But it's just like zucchini and people cook that up and freeze it all the time don't they?


----------



## transformed (Jan 26, 2007)

i dont know...I am so unhelpful.







LOL. I should leave it to the people who actually eat squash.


----------



## tayndrewsmama (May 25, 2004)

Well it's not like I knew the answer either.







At least you attempted to answer.


----------



## transformed (Jan 26, 2007)

Quote:


Originally Posted by *tayndrewsmama* 
Well it's not like I knew the answer either.







At least you attempted to answer.









:


----------



## artemis33 (Jan 5, 2006)

I'm only going to be mildly helpful







:

Yellow squash is very similar to zucchini, and the only thing I've done successfully for freezing is to freeze it shredded and use it in bread/muffins. The texture changes a lot - I can't imagine using it as a side dish or something.

I did get a tip from my CSA owner that if you salt and drain the zucc after shredding it will shed some water and have a better texture when thawed.....so maybe that method could translate to other palatable forms of frozen squash?
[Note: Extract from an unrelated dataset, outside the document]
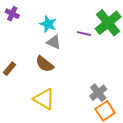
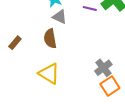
brown semicircle: (45, 64) -> (50, 39), turned 42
Not a lot of help, sorry but I am curious too - I have more than I can use fresh right now.


----------



## Lilcrunchie (Jun 16, 2004)

I haven't tried freezing these, so don't be angry with me if they won't work out. I low carb for PCOS and the recipes on this site are generally pretty reliable for me. She notes what items can be frozen...but again, I haven't BTDT personally.

http://www.genaw.com/lowcarb/creamy_...casserole.html
http://www.genaw.com/lowcarb/squash_casserole.html
http://www.genaw.com/lowcarb/zucchin...jack_bake.html


----------



## Llyra (Jan 16, 2005)

I freeze summer squash all the time with no trouble. The texture does change somewhat, but not enough that it's nasty or anything. I just dice it up, steam blanch it, then toss it on ice to cool it fast. Then dry it off and lay it out on a pan covered with waxed paper, and stick it in the freezer. Once it's frozen, take it off the waxed paper and put it in freezer containers or bags. Then when you want to eat it, cook it while it's still frozen, rather than defrosting. You can cut slices, or cubes, or whatever you like to cook with. I like to make cubes that I can toss in a stir fry or a bean dish in small amounts.
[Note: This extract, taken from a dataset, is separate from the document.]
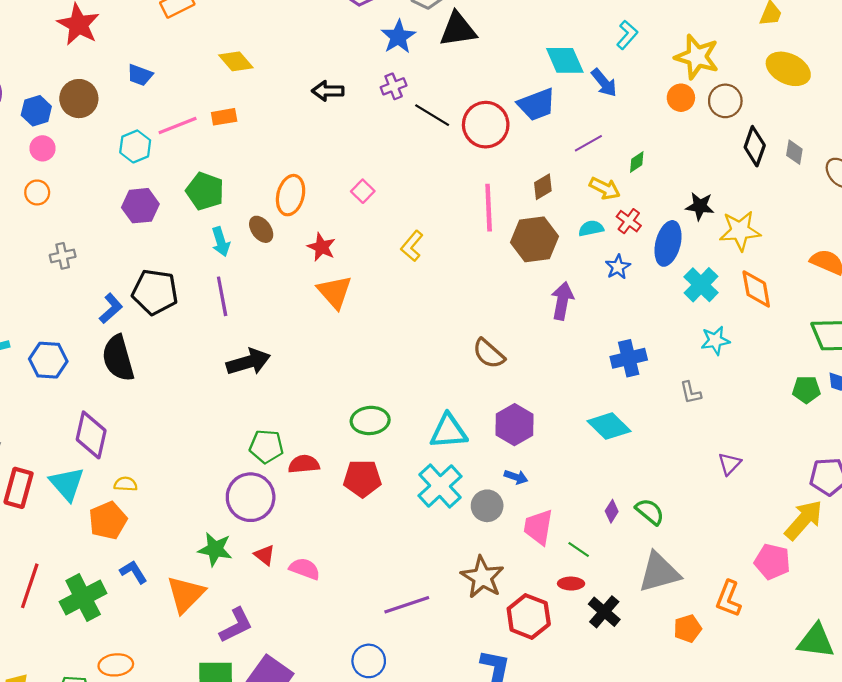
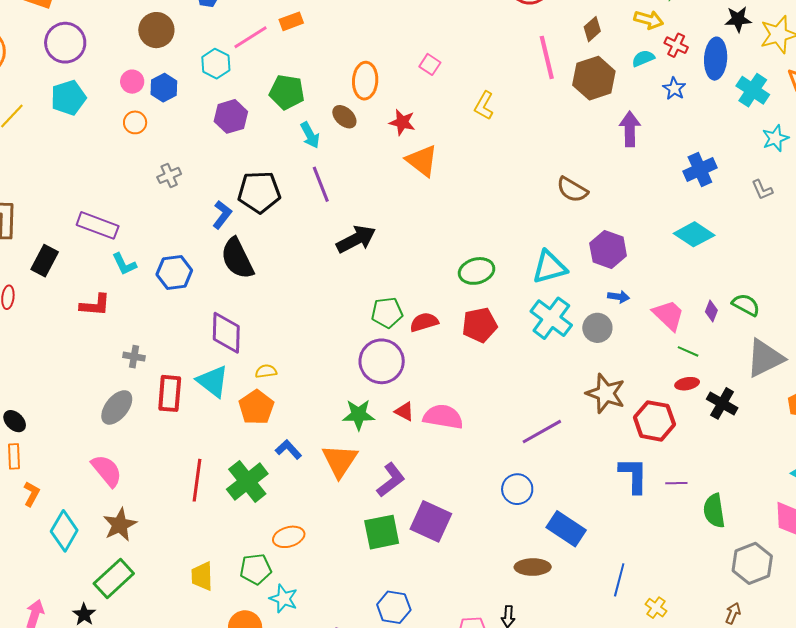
blue hexagon: (36, 111) -> (164, 88), moved
pink trapezoid: (538, 527) -> (669, 315), moved, turned 135
pink semicircle: (305, 569) -> (443, 417), size x1.4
Winter squash (acorn squash, spaghetti squash, etc.) doesn't freeze so well.

BTW, about the strawberries as mentioned, you can keep strawberries from too much texture change in the freezer by sprinkling them with just a bit of sugar before freezing, and eating them while they're still slightly icy.


----------



## tayndrewsmama (May 25, 2004)

Thanks so much ladies! I have well over 40 pounds of yellow squash and zucchini in the kitchen right now and more to come.







I need to get cracking on it all.


----------



## hippiechickinsing (Jan 13, 2007)

My mom makes a yellow squash casserole which freezes very well. Boil the squash till soft, drain and mash with a fork. Meanwhile, make a savory custard base, about 2 cups of milk whisked into two eggs, with salt and pepper. Mix the squash into the custard, pour into a casserole dish and top with a few pats of butter. She sprinkle cracker crumbs on top, but I don't think you'd miss them. Shredded cheese on top would work, too.

This freezes well, probably because the squash is already cooked and mashed. Take out of the freezer in time for it to thaw and bake for about 45 minutes.


----------